The European Court of Human Rights’ Chamber wrapped up this Maltese case by declaring it inadmissible as manifestly ill founded and therefore rejected it in accordance with Article 35 (3) and (4) of the Convention. This meant that the Chamber had merely shoved the dust under the carpet.

Of course, the applicants remained without an effective remedy for the violation they had suffered.

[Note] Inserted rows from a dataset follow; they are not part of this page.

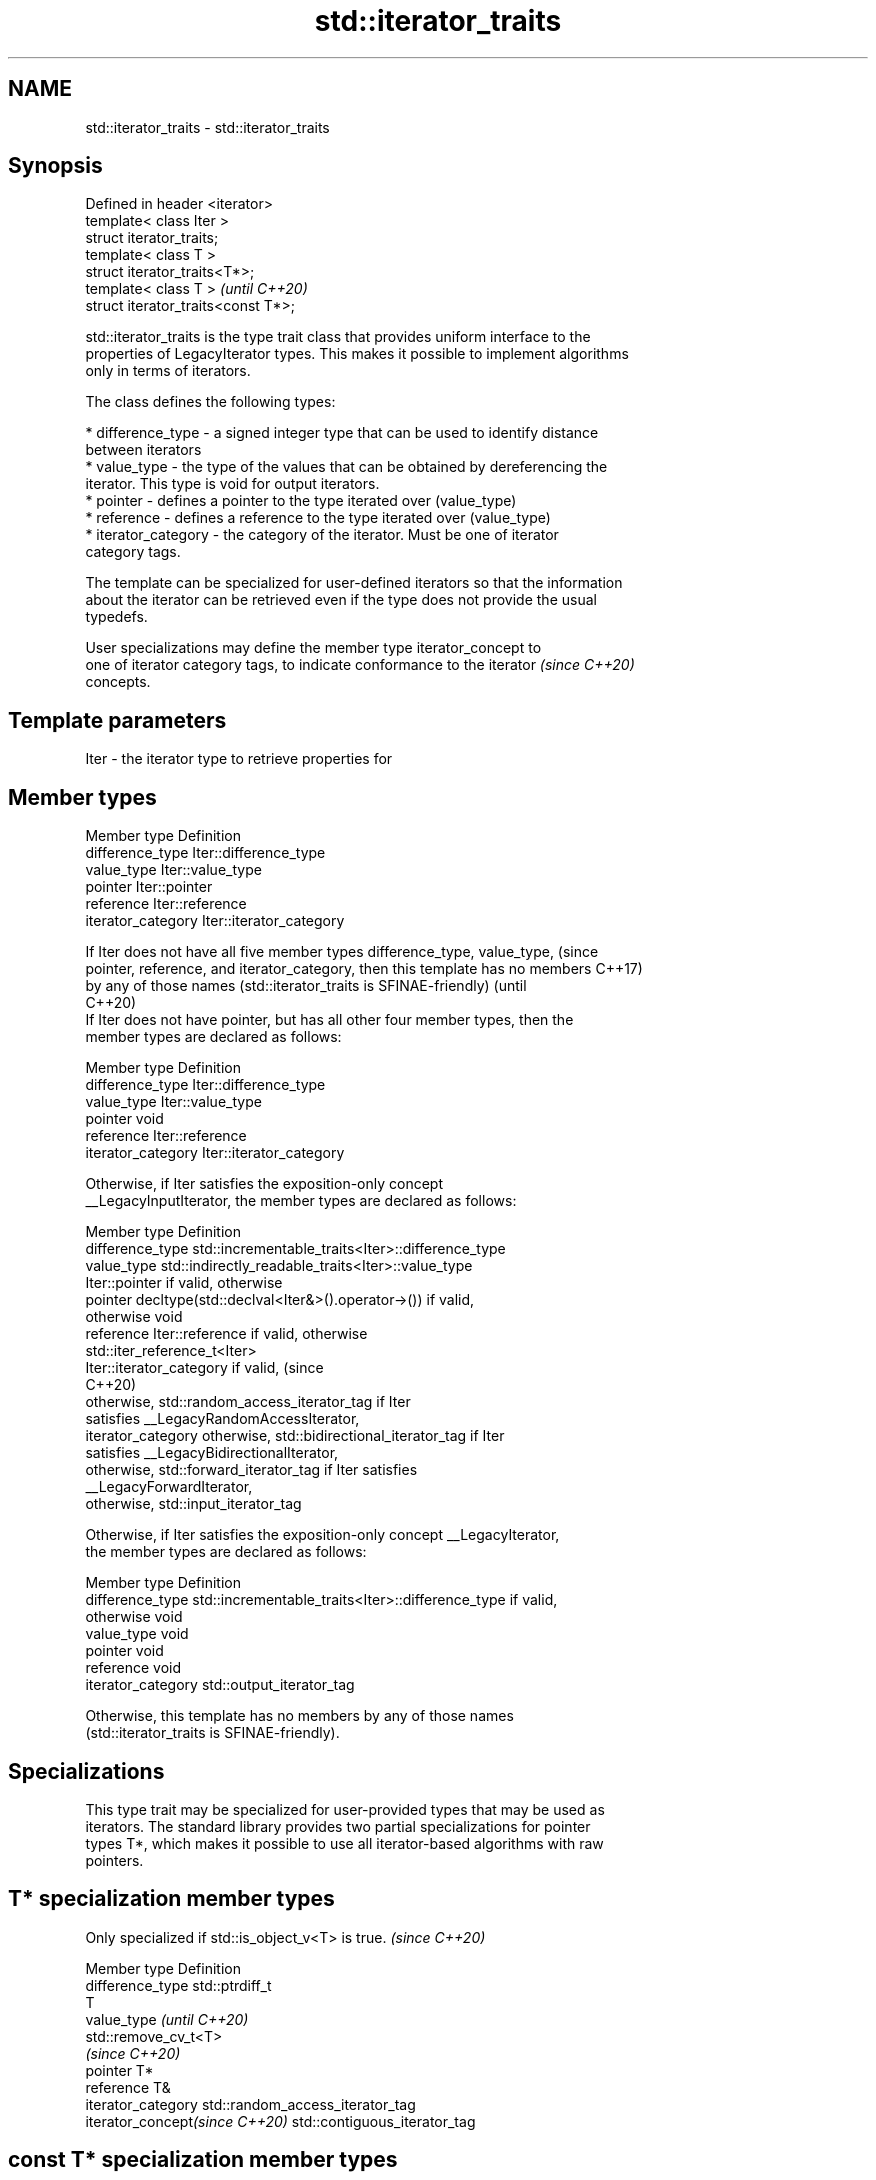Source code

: .TH std::iterator_traits 3 "2021.11.17" "http://cppreference.com" "C++ Standard Libary"
.SH NAME
std::iterator_traits \- std::iterator_traits

.SH Synopsis
   Defined in header <iterator>
   template< class Iter >
   struct iterator_traits;
   template< class T >
   struct iterator_traits<T*>;
   template< class T >                \fI(until C++20)\fP
   struct iterator_traits<const T*>;

   std::iterator_traits is the type trait class that provides uniform interface to the
   properties of LegacyIterator types. This makes it possible to implement algorithms
   only in terms of iterators.

   The class defines the following types:

     * difference_type - a signed integer type that can be used to identify distance
       between iterators
     * value_type - the type of the values that can be obtained by dereferencing the
       iterator. This type is void for output iterators.
     * pointer - defines a pointer to the type iterated over (value_type)
     * reference - defines a reference to the type iterated over (value_type)
     * iterator_category - the category of the iterator. Must be one of iterator
       category tags.

   The template can be specialized for user-defined iterators so that the information
   about the iterator can be retrieved even if the type does not provide the usual
   typedefs.

   User specializations may define the member type iterator_concept to
   one of iterator category tags, to indicate conformance to the iterator \fI(since C++20)\fP
   concepts.

.SH Template parameters

   Iter - the iterator type to retrieve properties for

.SH Member types

   Member type       Definition
   difference_type   Iter::difference_type
   value_type        Iter::value_type
   pointer           Iter::pointer
   reference         Iter::reference
   iterator_category Iter::iterator_category

   If Iter does not have all five member types difference_type, value_type,      (since
   pointer, reference, and iterator_category, then this template has no members  C++17)
   by any of those names (std::iterator_traits is SFINAE-friendly)               (until
                                                                                 C++20)
   If Iter does not have pointer, but has all other four member types, then the
   member types are declared as follows:

   Member type       Definition
   difference_type   Iter::difference_type
   value_type        Iter::value_type
   pointer           void
   reference         Iter::reference
   iterator_category Iter::iterator_category

   Otherwise, if Iter satisfies the exposition-only concept
   __LegacyInputIterator, the member types are declared as follows:

   Member type       Definition
   difference_type   std::incrementable_traits<Iter>::difference_type
   value_type        std::indirectly_readable_traits<Iter>::value_type
                     Iter::pointer if valid, otherwise
   pointer           decltype(std::declval<Iter&>().operator->()) if valid,
                     otherwise void
   reference         Iter::reference if valid, otherwise
                     std::iter_reference_t<Iter>
                     Iter::iterator_category if valid,                           (since
                                                                                 C++20)
                     otherwise, std::random_access_iterator_tag if Iter
                     satisfies __LegacyRandomAccessIterator,
   iterator_category otherwise, std::bidirectional_iterator_tag if Iter
                     satisfies __LegacyBidirectionalIterator,
                     otherwise, std::forward_iterator_tag if Iter satisfies
                     __LegacyForwardIterator,
                     otherwise, std::input_iterator_tag

   Otherwise, if Iter satisfies the exposition-only concept __LegacyIterator,
   the member types are declared as follows:

   Member type       Definition
   difference_type   std::incrementable_traits<Iter>::difference_type if valid,
                     otherwise void
   value_type        void
   pointer           void
   reference         void
   iterator_category std::output_iterator_tag

   Otherwise, this template has no members by any of those names
   (std::iterator_traits is SFINAE-friendly).

.SH Specializations

   This type trait may be specialized for user-provided types that may be used as
   iterators. The standard library provides two partial specializations for pointer
   types T*, which makes it possible to use all iterator-based algorithms with raw
   pointers.

.SH T* specialization member types

   Only specialized if std::is_object_v<T> is true. \fI(since C++20)\fP

   Member type                   Definition
   difference_type               std::ptrdiff_t
                                 T
   value_type                    \fI(until C++20)\fP
                                 std::remove_cv_t<T>
                                 \fI(since C++20)\fP
   pointer                       T*
   reference                     T&
   iterator_category             std::random_access_iterator_tag
   iterator_concept\fI(since C++20)\fP std::contiguous_iterator_tag

.SH const T* specialization member types

   Member type       Definition
   difference_type   std::ptrdiff_t                  \fI(until C++20)\fP
   value_type        T
   pointer           const T*
   reference         const T&
   iterator_category std::random_access_iterator_tag

.SH Example

   The following example shows a general-purpose reverse() implementation for
   bidirectional iterators


// Run this code

 #include <iostream>
 #include <iterator>
 #include <vector>
 #include <list>

 template<class BidirIt>
 void my_reverse(BidirIt first, BidirIt last)
 {
     typename std::iterator_traits<BidirIt>::difference_type n = std::distance(first, last);
     --n;
     while(n > 0) {
         typename std::iterator_traits<BidirIt>::value_type tmp = *first;
         *first++ = *--last;
         *last = tmp;
         n -= 2;
     }
 }

 int main()
 {
     std::vector<int> v{1, 2, 3, 4, 5};
     my_reverse(v.begin(), v.end());
     for (int n : v) {
         std::cout << n << ' ';
     }
     std::cout << '\\n';

     std::list<int> l{1, 2, 3, 4, 5};
     my_reverse(l.begin(), l.end());
     for (auto n : l) {
         std::cout << n << ' ';
     }
     std::cout << '\\n';

     int a[] = {1, 2, 3, 4, 5};
     my_reverse(a, a+5);
     for (int i=0; i<5; ++i) {
         std::cout << a[i] << ' ';
     }
     std::cout << '\\n';

 //    std::istreambuf_iterator<char> i1(std::cin), i2;
 //    my_reverse(i1, i2); // compilation error

 }

.SH Output:

 5 4 3 2 1
 5 4 3 2 1
 5 4 3 2 1

.SH See also

   iterator                   base class to ease the definition of required types for
   (deprecated in C++17)      simple iterators
                              \fI(class template)\fP
   input_iterator_tag
   output_iterator_tag
   forward_iterator_tag       empty class types used to indicate iterator categories
   bidirectional_iterator_tag \fI(class)\fP
   random_access_iterator_tag
   contiguous_iterator_tag
   (C++20)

In the recent complicated case of Virabyan v Armenia,14 one of the alleged violations involved the presumption of innocence. In accordance with Armenian law, the former Article 37(2) (2) authorised the Public Prosecutor to decide to terminate the proceedings on the ground that the accused had ‘redeemed the committed act through his sufferings.’ This was a very unhappy formula and it was in fact later abolished. The Court found that the Prosecutor had thereby violated the presumption of innocence. The applicant turned to the domestic Courts for a remedy against what the prosecutor had done but in para 190 of the judgement the European Court of Human Rights noted that:

Both the Court of Appeal and the Court of Cassation upheld this decision (that of the prosecutor) and in substance did not disagree with it. Moreover both courts found it to be established that the applicant’s claim that he had acted in self-defence was unfounded. It should be mentioned that the proceedings before the courts did not determine the question of the applicant’s criminal responsibility but the question whether it was necessary to terminate the case on the ground provided by the prosecutor. Thus it cannot be said that these proceedings resulted or were intended to result in the applicant being proved guilty according to law.

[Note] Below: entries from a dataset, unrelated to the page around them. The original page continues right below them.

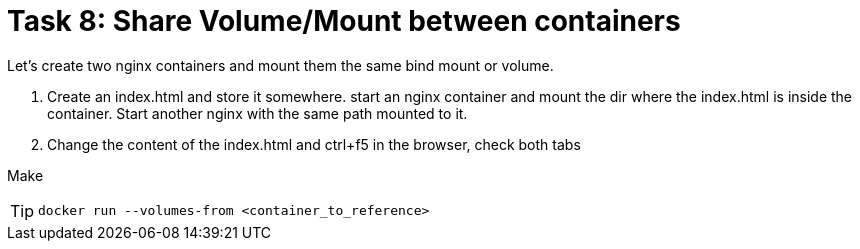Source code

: = Task 8: Share Volume/Mount between containers
:tip-caption: Tip

Let's create two nginx containers and mount them the same bind mount or volume.


. Create an index.html and store it somewhere.
  start an nginx container and mount the dir where the index.html is inside the container.
  Start another nginx with the same path mounted to it.

. Change the content of the index.html and ctrl+f5 in the browser, check both tabs

Make 

TIP: `docker run --volumes-from <container_to_reference>`

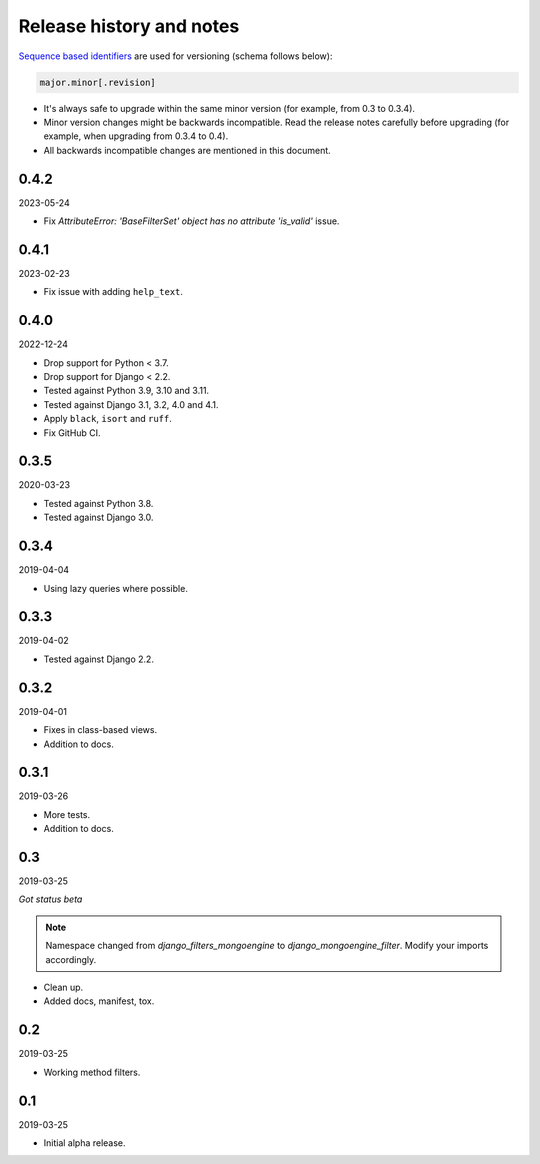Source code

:Release history and notes
=========================
`Sequence based identifiers
<http://en.wikipedia.org/wiki/Software_versioning#Sequence-based_identifiers>`_
are used for versioning (schema follows below):

.. code-block:: text

    major.minor[.revision]

- It's always safe to upgrade within the same minor version (for example, from
  0.3 to 0.3.4).
- Minor version changes might be backwards incompatible. Read the
  release notes carefully before upgrading (for example, when upgrading from
  0.3.4 to 0.4).
- All backwards incompatible changes are mentioned in this document.

0.4.2
-----
2023-05-24

- Fix `AttributeError: 'BaseFilterSet' object has no attribute 'is_valid'` issue.

0.4.1
-----
2023-02-23

- Fix issue with adding ``help_text``.

0.4.0
-----
2022-12-24

- Drop support for Python < 3.7.
- Drop support for Django < 2.2.
- Tested against Python 3.9, 3.10 and 3.11.
- Tested against Django 3.1, 3.2, 4.0 and 4.1.
- Apply ``black``, ``isort`` and ``ruff``.
- Fix GitHub CI.

0.3.5
-----
2020-03-23

- Tested against Python 3.8.
- Tested against Django 3.0.

0.3.4
-----
2019-04-04

- Using lazy queries where possible.

0.3.3
-----
2019-04-02

- Tested against Django 2.2.

0.3.2
-----
2019-04-01

- Fixes in class-based views.
- Addition to docs.

0.3.1
-----
2019-03-26

- More tests.
- Addition to docs.

0.3
---
2019-03-25

*Got status beta*

.. note::

    Namespace changed from `django_filters_mongoengine` to
    `django_mongoengine_filter`. Modify your imports accordingly.

- Clean up.
- Added docs, manifest, tox.

0.2
---
2019-03-25

- Working method filters.

0.1
---
2019-03-25

- Initial alpha release.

Of course, the Public Prosecutor’s unfortunate wording to justify his action cannot be condoned but still it is doubtful whether these words had any direct bearing on the trial which, in fact, never took place. Once again what the public official did was reprehensible and is to be otherwise condemned but it did not quite qualify as a violation of the presumption of innocence.

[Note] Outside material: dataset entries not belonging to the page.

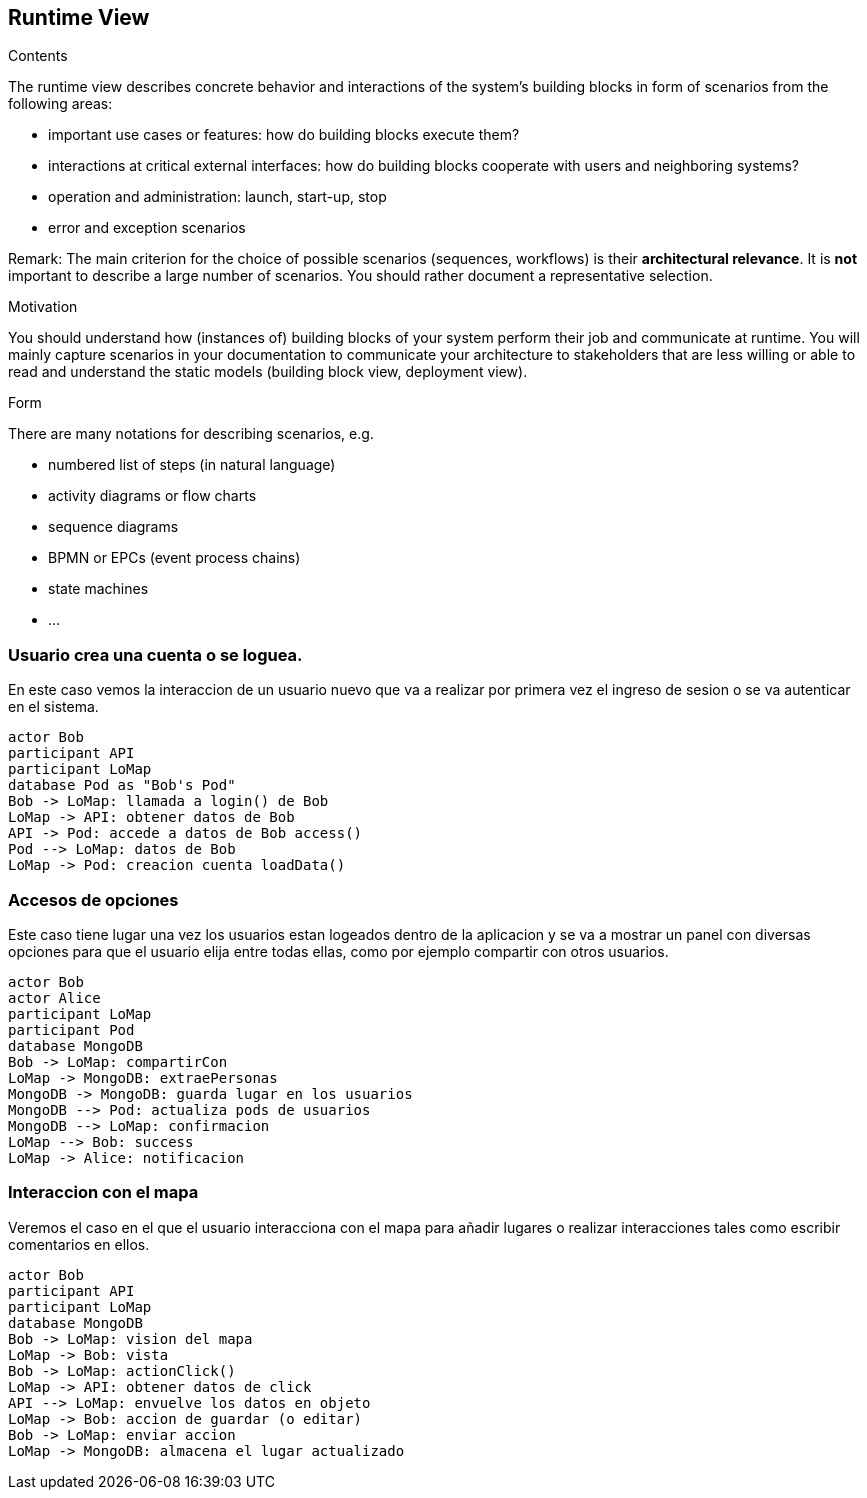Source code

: [[section-runtime-view]]
== Runtime View


[role="arc42help"]
****
.Contents
The runtime view describes concrete behavior and interactions of the system’s building blocks in form of scenarios from the following areas:

* important use cases or features: how do building blocks execute them?
* interactions at critical external interfaces: how do building blocks cooperate with users and neighboring systems?
* operation and administration: launch, start-up, stop
* error and exception scenarios

Remark: The main criterion for the choice of possible scenarios (sequences, workflows) is their *architectural relevance*. It is *not* important to describe a large number of scenarios. You should rather document a representative selection.

.Motivation
You should understand how (instances of) building blocks of your system perform their job and communicate at runtime.
You will mainly capture scenarios in your documentation to communicate your architecture to stakeholders that are less willing or able to read and understand the static models (building block view, deployment view).

.Form
There are many notations for describing scenarios, e.g.

* numbered list of steps (in natural language)
* activity diagrams or flow charts
* sequence diagrams
* BPMN or EPCs (event process chains)
* state machines
* ...

****


=== Usuario crea una cuenta o se loguea.
En este caso vemos la interaccion de un usuario nuevo que va a realizar por primera vez el ingreso de sesion 
o se va autenticar en el sistema.

[plantuml,"Login",png]
----
actor Bob
participant API
participant LoMap
database Pod as "Bob's Pod"
Bob -> LoMap: llamada a login() de Bob
LoMap -> API: obtener datos de Bob
API -> Pod: accede a datos de Bob access()
Pod --> LoMap: datos de Bob
LoMap -> Pod: creacion cuenta loadData()
----

=== Accesos de opciones
Este caso tiene lugar una vez los usuarios estan logeados dentro de la aplicacion y se va a mostrar un panel con diversas 
opciones para que el usuario elija entre todas ellas, como por ejemplo compartir con otros usuarios.
[plantuml,"InteractiveMap_00",png]
----
actor Bob
actor Alice
participant LoMap
participant Pod
database MongoDB
Bob -> LoMap: compartirCon
LoMap -> MongoDB: extraePersonas
MongoDB -> MongoDB: guarda lugar en los usuarios
MongoDB --> Pod: actualiza pods de usuarios
MongoDB --> LoMap: confirmacion
LoMap --> Bob: success
LoMap -> Alice: notificacion
----

=== Interaccion con el mapa
Veremos el caso en el que el usuario interacciona con el mapa para añadir lugares o realizar interacciones tales
como escribir comentarios en ellos.

[plantuml,"InteractiveMap_01",png]
----
actor Bob
participant API
participant LoMap
database MongoDB
Bob -> LoMap: vision del mapa
LoMap -> Bob: vista
Bob -> LoMap: actionClick()
LoMap -> API: obtener datos de click
API --> LoMap: envuelve los datos en objeto
LoMap -> Bob: accion de guardar (o editar)
Bob -> LoMap: enviar accion
LoMap -> MongoDB: almacena el lugar actualizado
----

Considering what the Strasbourg Court has once again reiterated on this wrong principle of the liability of public officials to breach the presumption of innocence, I am quite sceptical on there being a courageous turn around in the future and succeeding in dismantling this dangerous principle.

References:
1 I never use the term ‘case law’ except when dealing with English Courts judgments. These are bound by the doctrine of Precedence. This is not so in other European Jurisdictions where that term is used, which I consider to be misleading.
2 Giuseppe Mifsud Bonnici, ‘The Presumption of Innocence’ [1997] 1 Mediterranean Journal of Human Rights 121. 
3 Adolf v Austria App No 8269/78 (ECHR, 26 March 1982)
4 Minelli v Switzerland App No 8660/79 (ECHR, 25 March 1983) 
5 Lutz v Germany App No 9912/82 (ECHR, 25 August 1987) 
6 Sekanina v Austria App No 13126/87 (ECHR. 25 August 1993)
7 European Convention on Human Rights 1950 art 6 (1) 
8 Allenet de Ribemont v France App No 15175/89 (ECHR, 10 February 1995).
9 Daktaras v Lithuania App No 42095/98 (ECHR, 10 October 2000), para 42
10 Butkevicius v Lithuania App No 48297/99 (ECHR, 26 March 2002)
11 Arrigo and Vella v Malta App No 6569/04 (ECHR, 10 May 2005)
12 Strangely enough the seven judges chamber which considered the application did not have as one of its members the Maltese Judge, apparently not in conformity with Rule 26 (1)(a) of The Rules of Court.
13 Para 3 of the Chamber’s judgement.
14 Virabyan v Armenia App No 40094/05 (ECHR, 2 October 2012).